Cybersecurity isn’t wait and see; it’s a proactive effort that we can’t afford to delay. That means implementing and reinforcing your company’s digital armor to safeguard proprietary information, systems, and customer data, to name a few.
Cybersecurity is also about keeping everyone - employees and customers alike - in the loop on emerging cyber threats, ensuring that you can identify and address possible risks.
Finally, let’s remember to expect the unexpected. Even with the most airtight security measures and training, things still slip through. In this case, a solid mitigation plan is your lifeline when disaster strikes. It’s not just about bouncing back quickly; it’s also about swiftly restoring trust and continuity in operations to demonstrate your commitment to your team, customers, and stakeholders.
From CSR to SOC Analyst
By Faima Gilani
Transitioning from a customer service representative (CSR) role to a Cybersecurity Operations Center (SOC) analyst has been an enriching journey for me. The parallels between the attention to detail required in both roles, particularly in terms of compliance, have been striking.
In the healthcare sector, adherence to the Health Insurance Portability and Accountability Act (HIPAA) was paramount, while in the realm of cybersecurity, strict adherence to frameworks like the National Institute of Standards and Technology (NIST) and the SANS Institute is crucial.
During my tenure as a CSR, I faced several incidents where callers posed as members, creating a false sense of urgency (a very common technique for phishing/vishing [voice phishing]) attacks to extract sensitive information while attempting to bypass established protocols. Such deceptive tactics could be employed by individuals with insider knowledge or even malicious threat actors seeking unauthorized access.

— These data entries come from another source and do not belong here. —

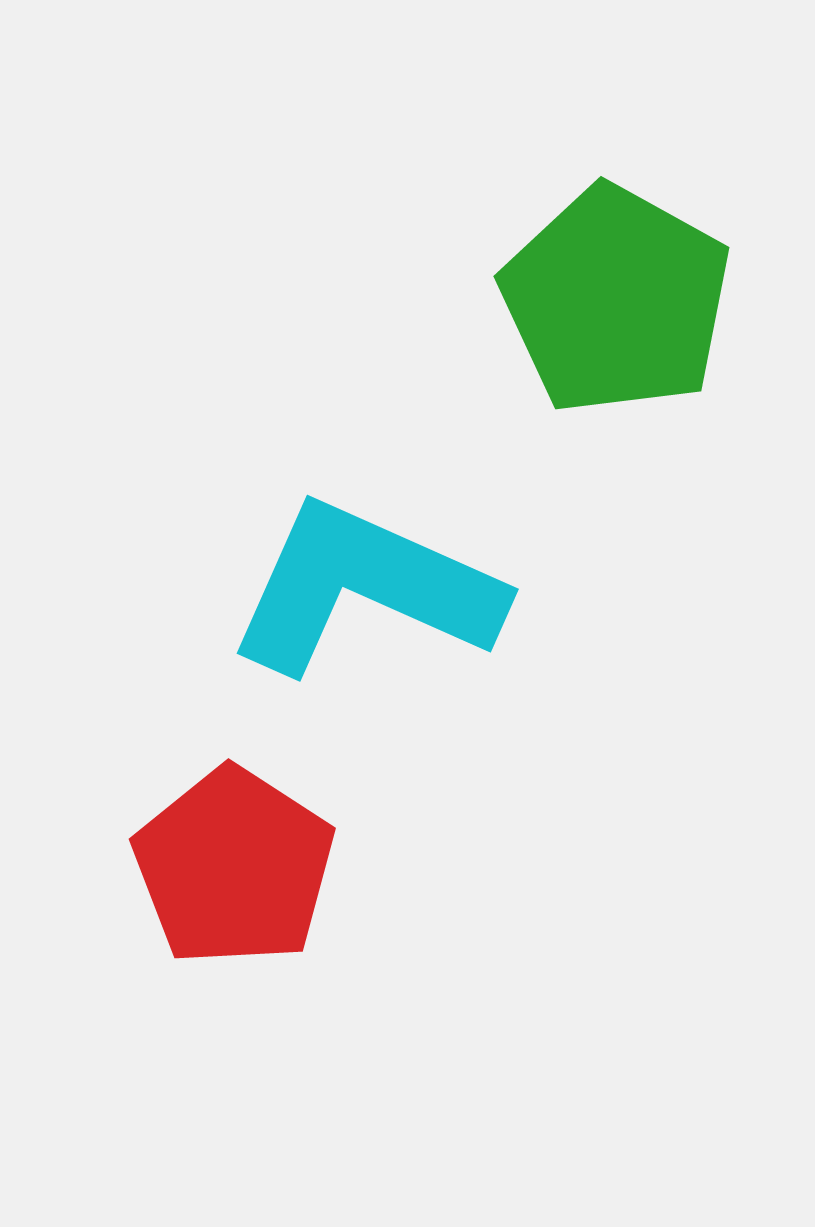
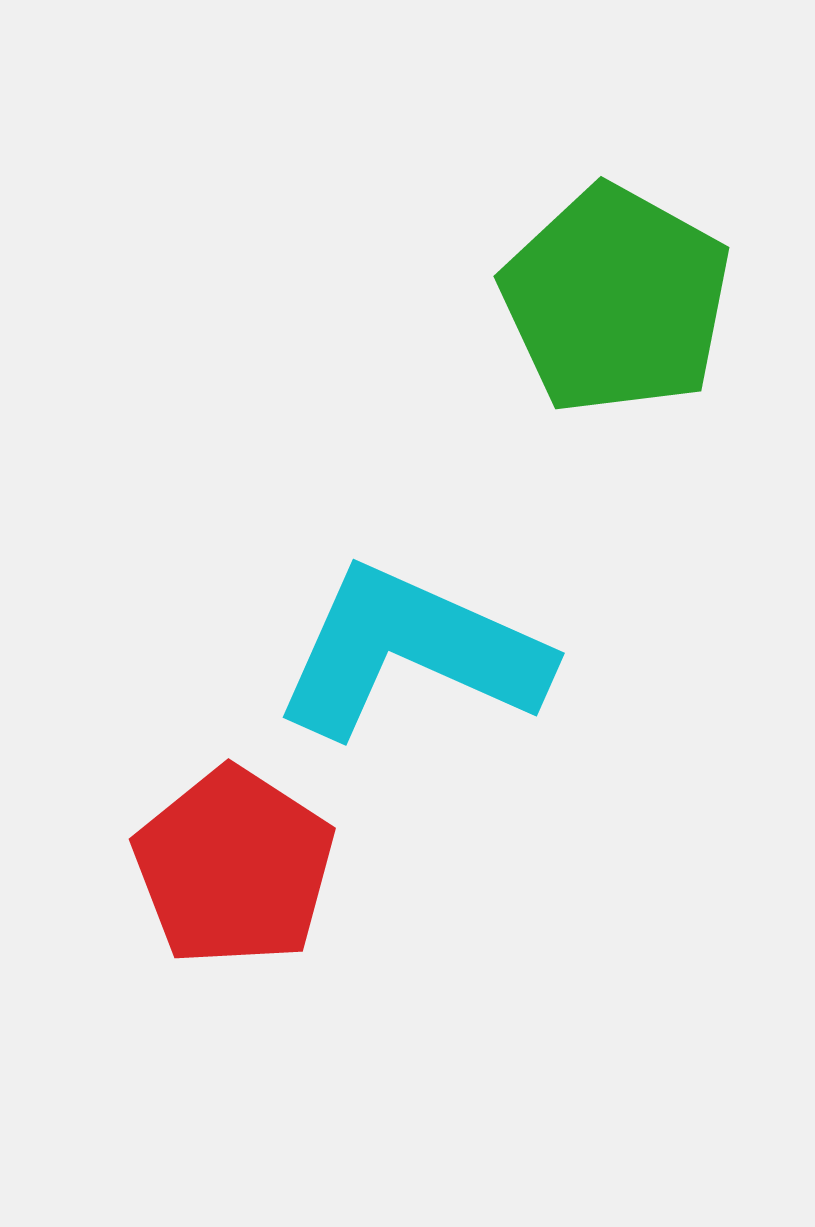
cyan L-shape: moved 46 px right, 64 px down
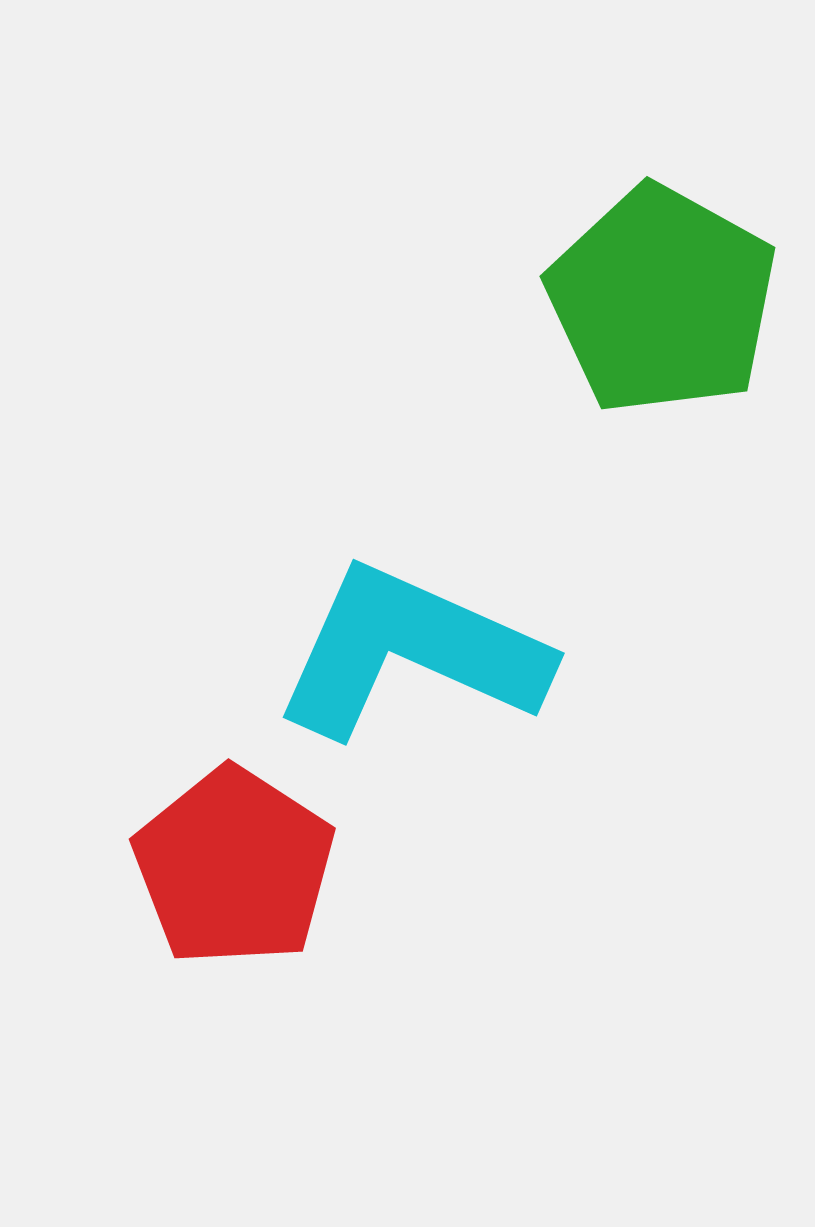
green pentagon: moved 46 px right
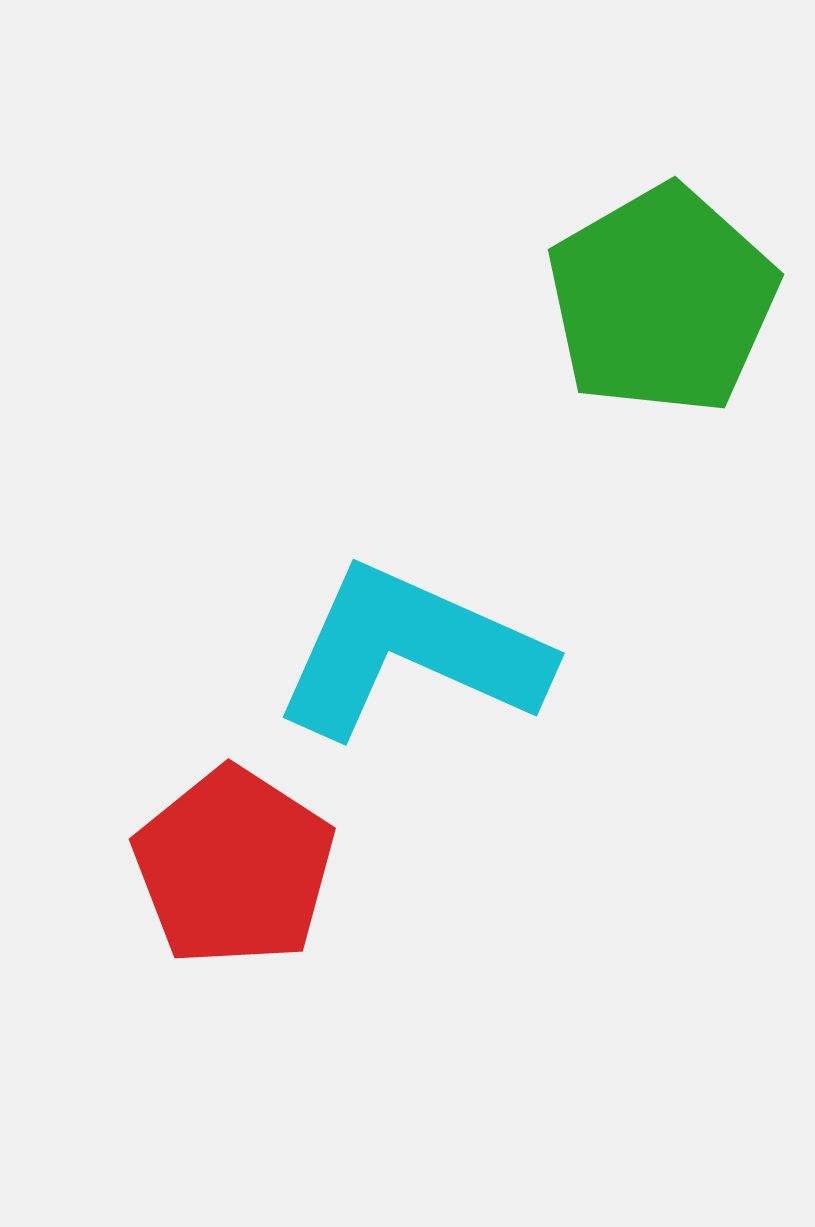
green pentagon: rotated 13 degrees clockwise
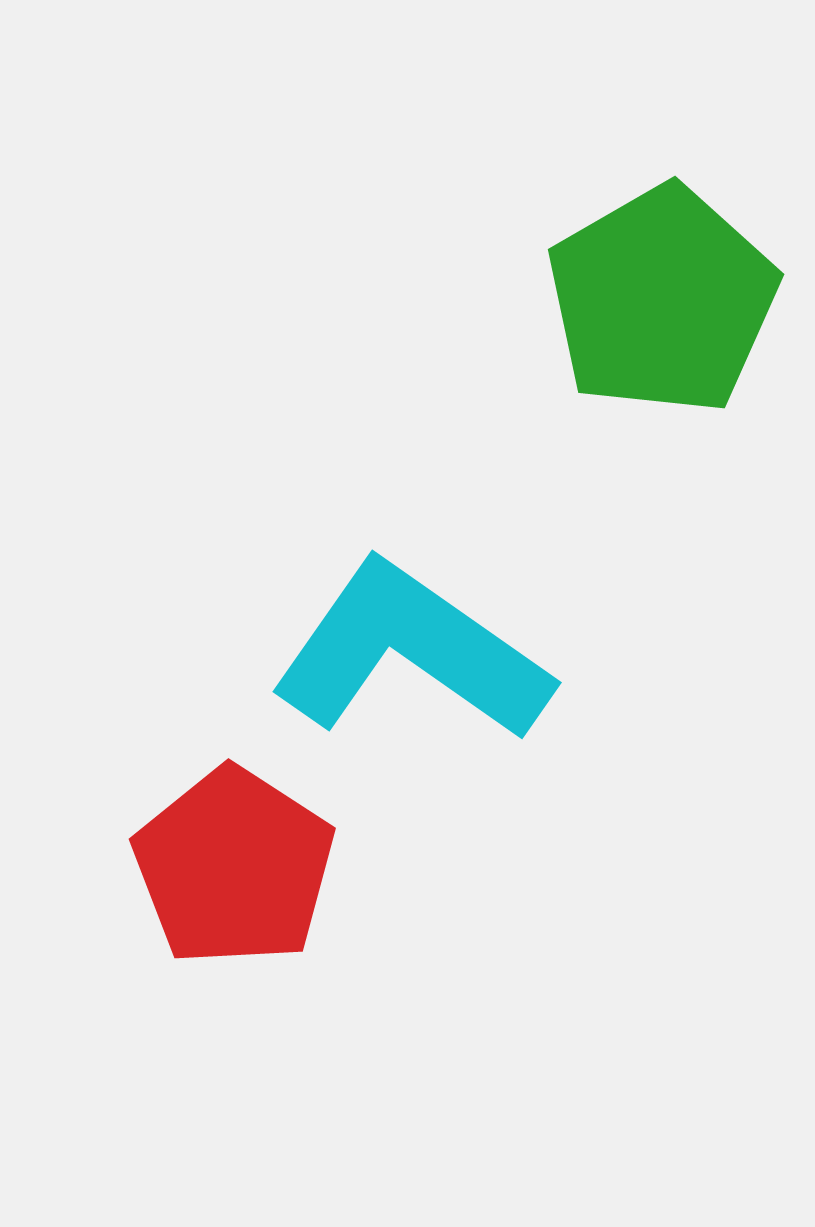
cyan L-shape: rotated 11 degrees clockwise
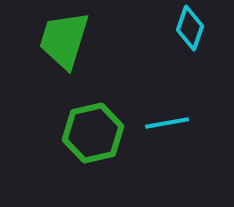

I had worked as a provider helpdesk representative in between my CSR and SOC analyst positions. While in that role I frequently encountered instances where former employees, post-layoff, attempted to gain illicit access to provider accounts.
The motivations behind these actions varied, but the prevalence of vishing in call center environments underscored the need for robust employee training programs and engaging activities like Capture the Flag (CTF) challenges to enhance awareness and vigilance.
Absolutely well-trained employees are essential in meeting service level agreements (SLAs) effectively. By investing in comprehensive training programs, organizations can ensure that their employees have the necessary skills, knowledge, and competencies to deliver services in line with SLA requirements.
This dual perspective from the CSR and SOC analyst roles has reinforced the critical importance of vigilance, adherence to protocols, and ongoing education to combat evolving threats and safeguard sensitive data in both customer service and cybersecurity domains.